Tasks:
1. From the announcement about free hearing aids for Holocaust survivors, list everything that selected patients will receive.
2. Resume the announcement about free hearing aids for Holocaust survivors, picking up after its final sentence.

--- Extract to read Enclosed Below ---

November 1, 2016 [Beachwood, Ohio]– Over 38 million Americans of all ages have a hearing impairment which often leads to living in a silent world. Many hearing-impaired individuals have the ability to hear again with the help of a hearing aid but continue to live with their hearing impairment because they lack the financial resources to obtain a hearing device which can cost thousands of dollars.

Hearing Missions Foundation, a non-profit affiliate of Centers for Hearing Care, along with the Jewish Family Service Association of Cleveland (JFSA) is now seeking local Holocaust survivors with hearing impairments who are in financial distress to receive free hearing aids. Potential candidates must contact either the JFSA or the Hearing Missions Foundation. Once selected, patients will receive audiological testing, their own custom-made and fitted hearing aids, a limited supply of batteries, along with education and instruction on proper operation and care of their new hearing devices. “It’s not enough for patients to simply receive new hearing aids. Each recipient must know how to use and care for their devices,” explains Dr. Sheryl Figliano, Doctor of Audiology, at the Centers for Hearing Care and co-founder of the Hearing Missions Foundation.

--- End of Enclosed Extract to read ---
--- Information supplied Enclosed Below ---

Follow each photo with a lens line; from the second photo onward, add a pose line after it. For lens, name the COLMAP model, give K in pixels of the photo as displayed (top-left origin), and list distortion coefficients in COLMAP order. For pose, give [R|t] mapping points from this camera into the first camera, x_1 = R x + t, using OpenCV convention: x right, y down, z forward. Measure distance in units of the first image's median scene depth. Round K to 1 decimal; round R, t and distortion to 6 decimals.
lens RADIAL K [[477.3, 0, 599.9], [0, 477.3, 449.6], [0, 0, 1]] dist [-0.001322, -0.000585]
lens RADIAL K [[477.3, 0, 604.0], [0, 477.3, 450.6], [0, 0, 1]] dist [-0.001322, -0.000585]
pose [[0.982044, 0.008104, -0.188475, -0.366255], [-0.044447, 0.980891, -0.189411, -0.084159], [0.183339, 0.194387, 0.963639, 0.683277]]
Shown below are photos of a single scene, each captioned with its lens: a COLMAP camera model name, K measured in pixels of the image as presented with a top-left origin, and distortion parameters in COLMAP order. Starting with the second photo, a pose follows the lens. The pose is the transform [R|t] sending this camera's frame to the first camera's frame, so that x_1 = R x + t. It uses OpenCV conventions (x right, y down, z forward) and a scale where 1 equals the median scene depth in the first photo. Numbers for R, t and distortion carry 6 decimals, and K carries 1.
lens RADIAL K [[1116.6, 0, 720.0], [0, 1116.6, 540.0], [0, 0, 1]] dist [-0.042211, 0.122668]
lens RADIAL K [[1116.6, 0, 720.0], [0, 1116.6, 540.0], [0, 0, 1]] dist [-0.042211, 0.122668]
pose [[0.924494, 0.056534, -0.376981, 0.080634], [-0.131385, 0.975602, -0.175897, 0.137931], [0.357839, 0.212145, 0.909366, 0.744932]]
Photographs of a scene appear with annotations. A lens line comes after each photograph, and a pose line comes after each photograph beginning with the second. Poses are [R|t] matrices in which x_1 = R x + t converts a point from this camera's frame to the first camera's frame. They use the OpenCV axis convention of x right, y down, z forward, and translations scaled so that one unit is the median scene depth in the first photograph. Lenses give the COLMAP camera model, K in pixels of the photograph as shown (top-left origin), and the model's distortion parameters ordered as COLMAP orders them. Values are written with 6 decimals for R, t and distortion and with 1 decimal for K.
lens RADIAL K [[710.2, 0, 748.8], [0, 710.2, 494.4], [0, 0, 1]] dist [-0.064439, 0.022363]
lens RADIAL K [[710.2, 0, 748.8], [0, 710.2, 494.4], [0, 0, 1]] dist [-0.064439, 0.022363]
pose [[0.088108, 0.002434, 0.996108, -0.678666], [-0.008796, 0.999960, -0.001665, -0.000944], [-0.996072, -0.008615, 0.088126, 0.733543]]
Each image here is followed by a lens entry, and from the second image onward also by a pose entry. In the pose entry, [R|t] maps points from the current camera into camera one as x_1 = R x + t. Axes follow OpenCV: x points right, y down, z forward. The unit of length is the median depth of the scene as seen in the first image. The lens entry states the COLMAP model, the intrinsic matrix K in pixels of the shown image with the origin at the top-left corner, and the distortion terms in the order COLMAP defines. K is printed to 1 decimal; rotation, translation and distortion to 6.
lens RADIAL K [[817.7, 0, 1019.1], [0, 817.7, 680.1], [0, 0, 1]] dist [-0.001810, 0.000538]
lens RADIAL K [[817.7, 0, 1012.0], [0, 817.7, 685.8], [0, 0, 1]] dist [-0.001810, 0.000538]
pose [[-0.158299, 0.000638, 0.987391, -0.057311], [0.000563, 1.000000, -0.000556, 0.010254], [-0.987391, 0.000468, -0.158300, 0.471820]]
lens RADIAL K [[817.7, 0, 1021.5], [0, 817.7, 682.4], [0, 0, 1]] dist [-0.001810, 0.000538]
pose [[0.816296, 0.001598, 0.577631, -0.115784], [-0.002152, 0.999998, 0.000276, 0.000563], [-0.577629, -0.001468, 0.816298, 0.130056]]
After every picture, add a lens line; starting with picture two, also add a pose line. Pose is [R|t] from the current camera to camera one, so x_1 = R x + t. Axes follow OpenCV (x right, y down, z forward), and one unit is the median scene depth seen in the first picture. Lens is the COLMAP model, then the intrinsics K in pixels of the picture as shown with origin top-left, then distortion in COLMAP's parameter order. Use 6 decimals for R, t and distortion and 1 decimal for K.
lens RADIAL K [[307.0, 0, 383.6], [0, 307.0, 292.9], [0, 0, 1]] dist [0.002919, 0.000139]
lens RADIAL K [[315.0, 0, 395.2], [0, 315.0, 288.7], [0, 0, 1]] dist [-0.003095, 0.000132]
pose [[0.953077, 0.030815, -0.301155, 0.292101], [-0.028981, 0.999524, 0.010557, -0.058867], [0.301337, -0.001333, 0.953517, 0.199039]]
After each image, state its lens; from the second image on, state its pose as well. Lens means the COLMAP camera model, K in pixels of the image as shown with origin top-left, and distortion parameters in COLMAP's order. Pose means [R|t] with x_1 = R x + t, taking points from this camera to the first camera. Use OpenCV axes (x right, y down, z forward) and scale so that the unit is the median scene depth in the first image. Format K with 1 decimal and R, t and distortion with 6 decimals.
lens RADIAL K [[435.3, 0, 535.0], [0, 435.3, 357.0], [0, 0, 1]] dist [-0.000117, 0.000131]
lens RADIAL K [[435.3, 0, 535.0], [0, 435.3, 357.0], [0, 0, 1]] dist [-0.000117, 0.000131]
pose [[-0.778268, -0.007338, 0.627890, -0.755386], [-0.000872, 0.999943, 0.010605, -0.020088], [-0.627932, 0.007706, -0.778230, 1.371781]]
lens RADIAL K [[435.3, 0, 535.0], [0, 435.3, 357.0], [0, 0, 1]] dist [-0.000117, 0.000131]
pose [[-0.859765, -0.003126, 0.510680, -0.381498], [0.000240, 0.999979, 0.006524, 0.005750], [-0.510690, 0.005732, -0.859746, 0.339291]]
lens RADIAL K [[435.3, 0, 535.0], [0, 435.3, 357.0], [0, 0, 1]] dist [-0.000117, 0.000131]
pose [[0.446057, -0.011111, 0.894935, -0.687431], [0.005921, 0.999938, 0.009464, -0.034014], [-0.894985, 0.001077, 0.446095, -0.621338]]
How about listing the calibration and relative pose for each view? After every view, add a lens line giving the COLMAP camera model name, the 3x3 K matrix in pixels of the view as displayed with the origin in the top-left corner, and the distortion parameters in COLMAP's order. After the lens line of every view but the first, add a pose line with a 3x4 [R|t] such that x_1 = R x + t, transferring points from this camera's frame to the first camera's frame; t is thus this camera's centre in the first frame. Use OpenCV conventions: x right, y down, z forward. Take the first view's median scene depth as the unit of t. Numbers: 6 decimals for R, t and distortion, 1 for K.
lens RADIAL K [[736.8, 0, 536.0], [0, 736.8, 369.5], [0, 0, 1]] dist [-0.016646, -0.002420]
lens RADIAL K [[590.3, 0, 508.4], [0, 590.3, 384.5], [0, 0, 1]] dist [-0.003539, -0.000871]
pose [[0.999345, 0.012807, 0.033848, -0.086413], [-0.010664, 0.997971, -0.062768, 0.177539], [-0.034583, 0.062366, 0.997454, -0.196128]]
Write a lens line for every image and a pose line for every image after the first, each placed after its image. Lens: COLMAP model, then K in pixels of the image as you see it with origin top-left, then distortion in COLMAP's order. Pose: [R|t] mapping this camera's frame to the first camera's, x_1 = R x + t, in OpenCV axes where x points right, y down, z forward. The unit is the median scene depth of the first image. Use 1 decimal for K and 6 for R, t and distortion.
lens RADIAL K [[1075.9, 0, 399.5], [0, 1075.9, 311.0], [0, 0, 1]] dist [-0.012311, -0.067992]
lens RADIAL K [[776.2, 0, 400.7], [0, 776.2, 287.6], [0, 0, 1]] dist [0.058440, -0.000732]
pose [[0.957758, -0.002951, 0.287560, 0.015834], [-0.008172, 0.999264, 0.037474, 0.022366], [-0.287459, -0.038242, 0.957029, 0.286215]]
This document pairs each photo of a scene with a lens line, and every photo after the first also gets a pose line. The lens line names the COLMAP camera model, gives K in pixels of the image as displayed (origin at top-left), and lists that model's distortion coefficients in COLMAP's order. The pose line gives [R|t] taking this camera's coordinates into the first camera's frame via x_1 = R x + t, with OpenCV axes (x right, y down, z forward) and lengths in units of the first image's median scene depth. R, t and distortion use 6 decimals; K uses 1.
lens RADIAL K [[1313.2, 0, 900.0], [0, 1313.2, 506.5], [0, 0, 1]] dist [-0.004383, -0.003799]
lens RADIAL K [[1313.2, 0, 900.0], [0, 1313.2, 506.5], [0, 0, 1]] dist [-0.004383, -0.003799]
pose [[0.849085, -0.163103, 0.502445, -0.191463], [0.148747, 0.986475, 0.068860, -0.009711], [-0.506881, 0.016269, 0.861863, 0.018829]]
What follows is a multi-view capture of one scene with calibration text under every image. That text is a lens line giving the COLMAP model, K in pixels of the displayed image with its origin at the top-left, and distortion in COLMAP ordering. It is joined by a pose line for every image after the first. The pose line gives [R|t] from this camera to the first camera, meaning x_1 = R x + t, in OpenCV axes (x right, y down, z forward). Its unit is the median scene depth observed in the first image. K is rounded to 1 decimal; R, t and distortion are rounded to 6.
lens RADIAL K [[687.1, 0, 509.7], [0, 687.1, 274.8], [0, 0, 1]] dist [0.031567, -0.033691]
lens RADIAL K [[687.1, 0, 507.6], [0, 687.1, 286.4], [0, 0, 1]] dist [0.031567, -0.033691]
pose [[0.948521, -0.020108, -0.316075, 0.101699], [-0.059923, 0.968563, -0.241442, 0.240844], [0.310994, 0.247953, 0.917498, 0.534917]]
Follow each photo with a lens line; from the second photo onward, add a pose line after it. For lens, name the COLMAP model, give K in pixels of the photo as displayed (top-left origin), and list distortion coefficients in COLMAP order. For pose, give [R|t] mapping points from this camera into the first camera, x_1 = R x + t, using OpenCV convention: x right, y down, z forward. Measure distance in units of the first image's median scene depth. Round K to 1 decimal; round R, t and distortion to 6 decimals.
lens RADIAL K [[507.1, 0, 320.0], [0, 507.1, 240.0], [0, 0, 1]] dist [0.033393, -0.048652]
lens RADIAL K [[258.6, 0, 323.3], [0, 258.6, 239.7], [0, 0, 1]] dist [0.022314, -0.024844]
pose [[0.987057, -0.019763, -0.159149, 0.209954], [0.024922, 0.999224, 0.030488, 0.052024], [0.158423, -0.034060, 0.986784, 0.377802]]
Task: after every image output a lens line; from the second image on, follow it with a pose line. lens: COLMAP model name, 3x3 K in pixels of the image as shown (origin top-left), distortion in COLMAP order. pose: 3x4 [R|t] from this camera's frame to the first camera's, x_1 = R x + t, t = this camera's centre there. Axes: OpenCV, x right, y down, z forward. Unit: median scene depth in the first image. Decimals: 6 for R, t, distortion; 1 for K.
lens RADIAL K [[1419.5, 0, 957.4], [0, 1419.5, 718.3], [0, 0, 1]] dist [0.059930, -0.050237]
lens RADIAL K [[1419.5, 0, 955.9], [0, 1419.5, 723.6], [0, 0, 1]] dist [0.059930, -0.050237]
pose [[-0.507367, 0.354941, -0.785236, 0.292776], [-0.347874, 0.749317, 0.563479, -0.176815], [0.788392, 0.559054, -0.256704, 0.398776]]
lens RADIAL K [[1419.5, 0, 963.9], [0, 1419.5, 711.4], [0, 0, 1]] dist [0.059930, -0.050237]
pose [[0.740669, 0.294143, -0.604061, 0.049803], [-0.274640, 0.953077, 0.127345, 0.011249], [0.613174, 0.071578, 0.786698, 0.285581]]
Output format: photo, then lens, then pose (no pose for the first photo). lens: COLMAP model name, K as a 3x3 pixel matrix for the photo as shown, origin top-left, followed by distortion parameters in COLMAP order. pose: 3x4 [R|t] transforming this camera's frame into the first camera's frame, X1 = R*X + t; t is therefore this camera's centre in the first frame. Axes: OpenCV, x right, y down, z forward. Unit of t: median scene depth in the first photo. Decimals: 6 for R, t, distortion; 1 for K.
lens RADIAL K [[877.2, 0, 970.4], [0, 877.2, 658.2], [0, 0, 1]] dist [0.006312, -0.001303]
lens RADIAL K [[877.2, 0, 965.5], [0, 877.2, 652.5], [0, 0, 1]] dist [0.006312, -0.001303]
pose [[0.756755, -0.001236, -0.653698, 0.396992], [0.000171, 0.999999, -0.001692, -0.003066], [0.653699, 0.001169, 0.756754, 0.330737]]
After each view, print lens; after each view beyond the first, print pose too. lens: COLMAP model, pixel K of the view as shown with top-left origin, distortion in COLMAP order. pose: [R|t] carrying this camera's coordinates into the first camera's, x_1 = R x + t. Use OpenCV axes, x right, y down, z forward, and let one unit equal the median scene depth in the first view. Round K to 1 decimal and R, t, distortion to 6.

--- End of Enclosed Information supplied ---

List of answers:
1.
Audiological testing
Their own custom-made and fitted hearing aids
A limited supply of batteries
Education and instruction on proper operation and care of their new hearing devices

2.
Candidates for this local hearing mission must be a Holocaust survivor and meet certain financial eligibility requirements. Candidates are also thoroughly screened to ensure they have a hearing impairment which can be improved with a hearing device. Each recipient must be available for a hearing screening on December 21 and the fitting of their new hearing aid on January 25.

The main focus of this mission is to change the lives of those who otherwise could not afford hearing aids. “We help these patients attain their full hearing potential,” explains Dr. Figliano.

The Hearing Missions Foundation has transformed the quality of life for many hearing impaired individuals around the world and now wants to help Holocaust survivors here in the Cleveland area.

“We have helped numerous patients with various hearing impairments including those who have been unable to hear well for years to patients who were born deaf and can now hear. It’s amazing to witness the life-altering moment when we fit the patient with their new hearing aids and they are able to hear for the first time! This is why we do what we do,” states Dr. Figliano.